Records provided:
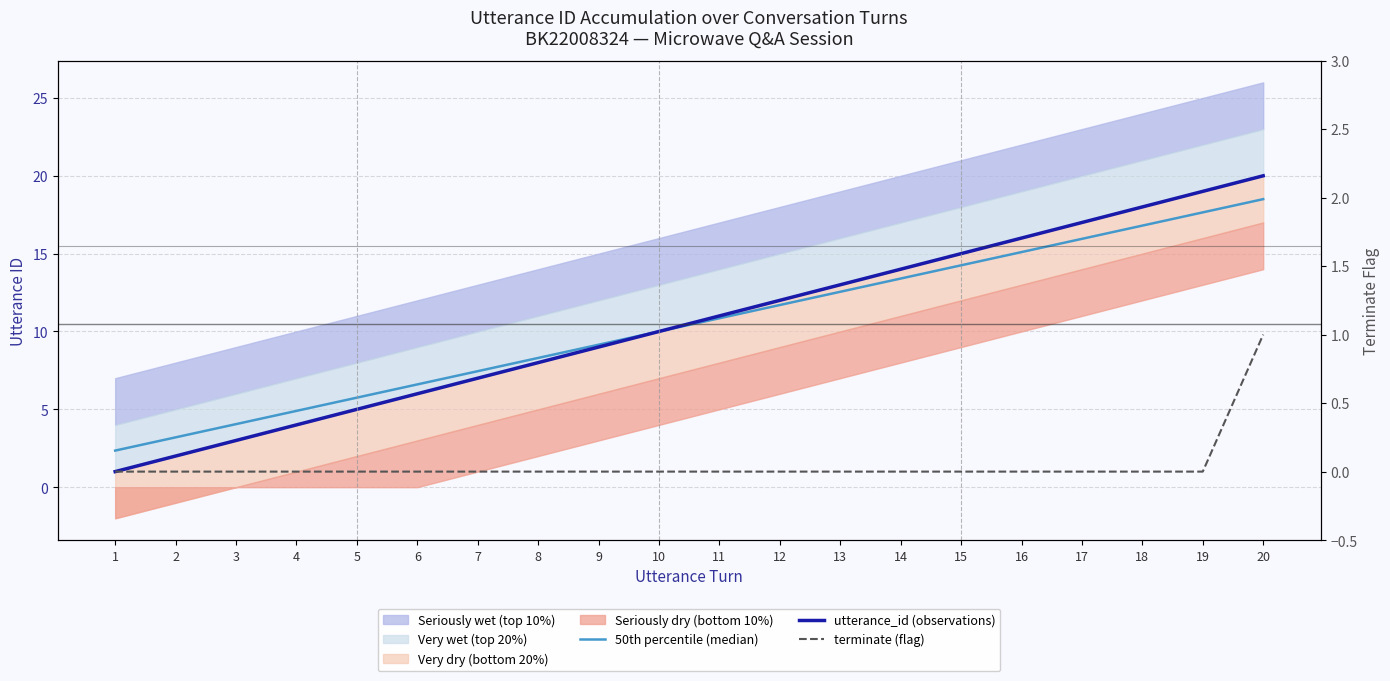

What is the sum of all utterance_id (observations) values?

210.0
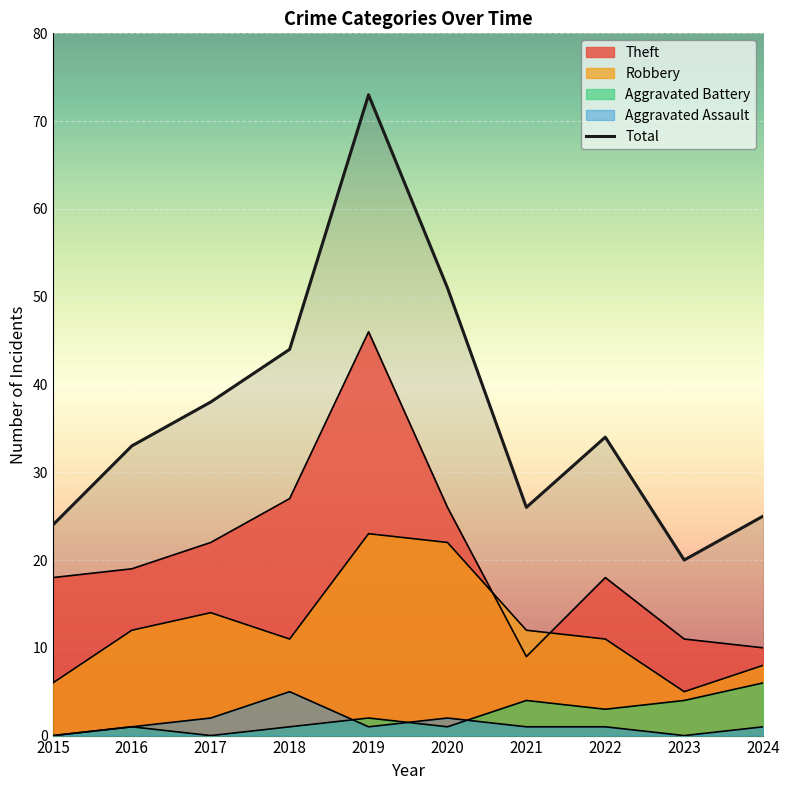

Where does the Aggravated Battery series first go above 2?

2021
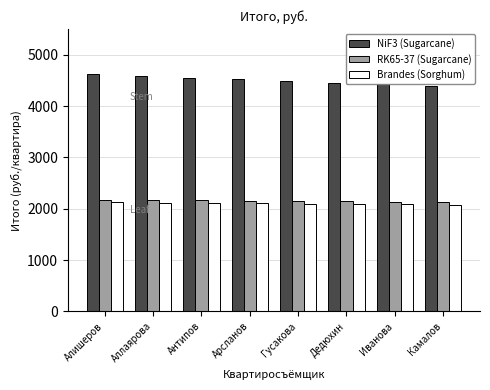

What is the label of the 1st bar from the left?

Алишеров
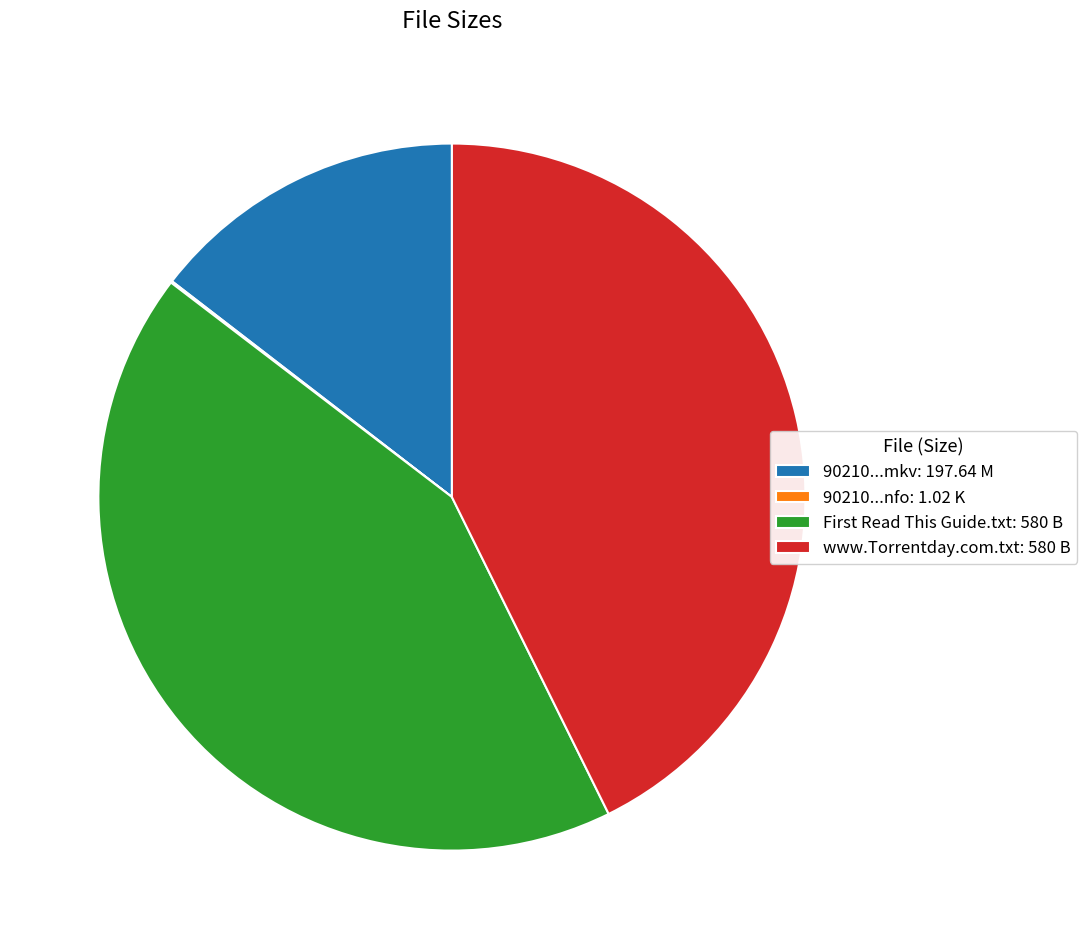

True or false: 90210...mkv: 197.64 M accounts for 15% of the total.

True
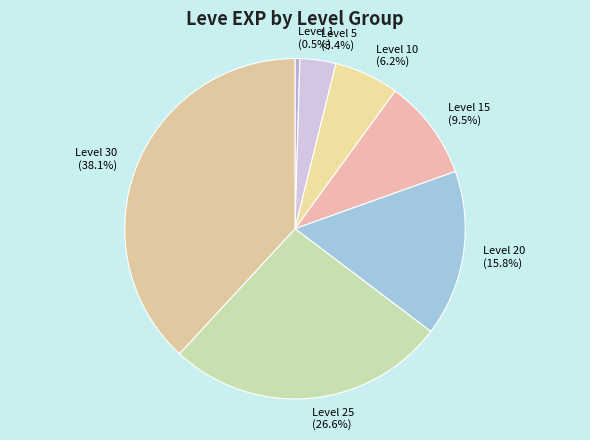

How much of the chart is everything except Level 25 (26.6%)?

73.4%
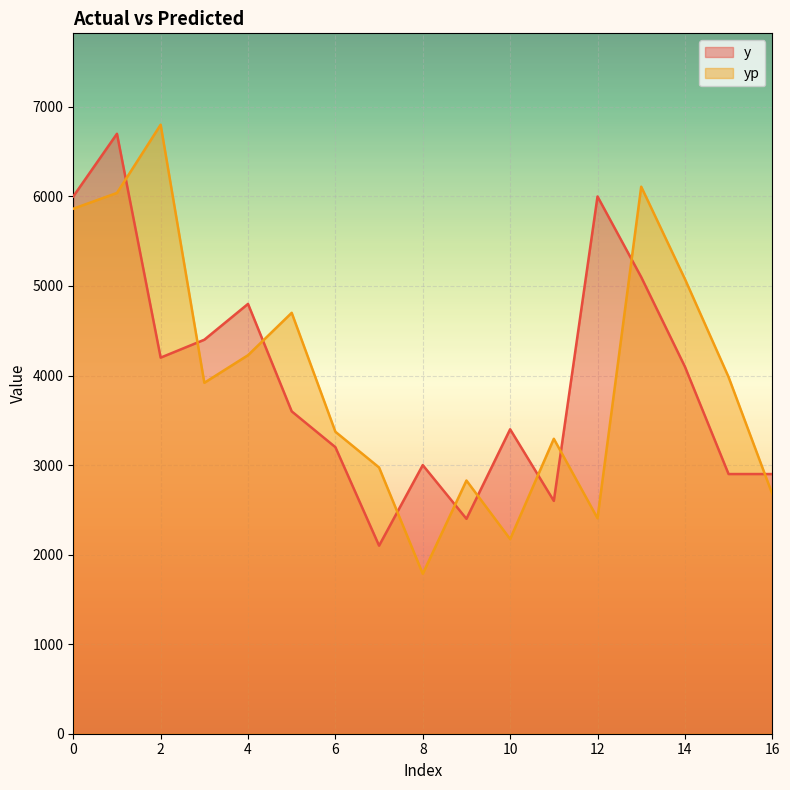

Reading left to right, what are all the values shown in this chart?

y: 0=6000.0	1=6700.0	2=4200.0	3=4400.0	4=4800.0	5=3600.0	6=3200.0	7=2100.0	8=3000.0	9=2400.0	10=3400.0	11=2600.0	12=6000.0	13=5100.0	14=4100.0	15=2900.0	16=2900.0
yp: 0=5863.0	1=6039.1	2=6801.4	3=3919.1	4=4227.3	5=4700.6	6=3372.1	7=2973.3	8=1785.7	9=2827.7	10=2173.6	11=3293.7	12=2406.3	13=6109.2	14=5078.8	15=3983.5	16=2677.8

Required action:
Please list every line of the entries above that contains the string "True".

Exercise answer:
True or false: 90210...mkv: 197.64 M accounts for 15% of the total.
True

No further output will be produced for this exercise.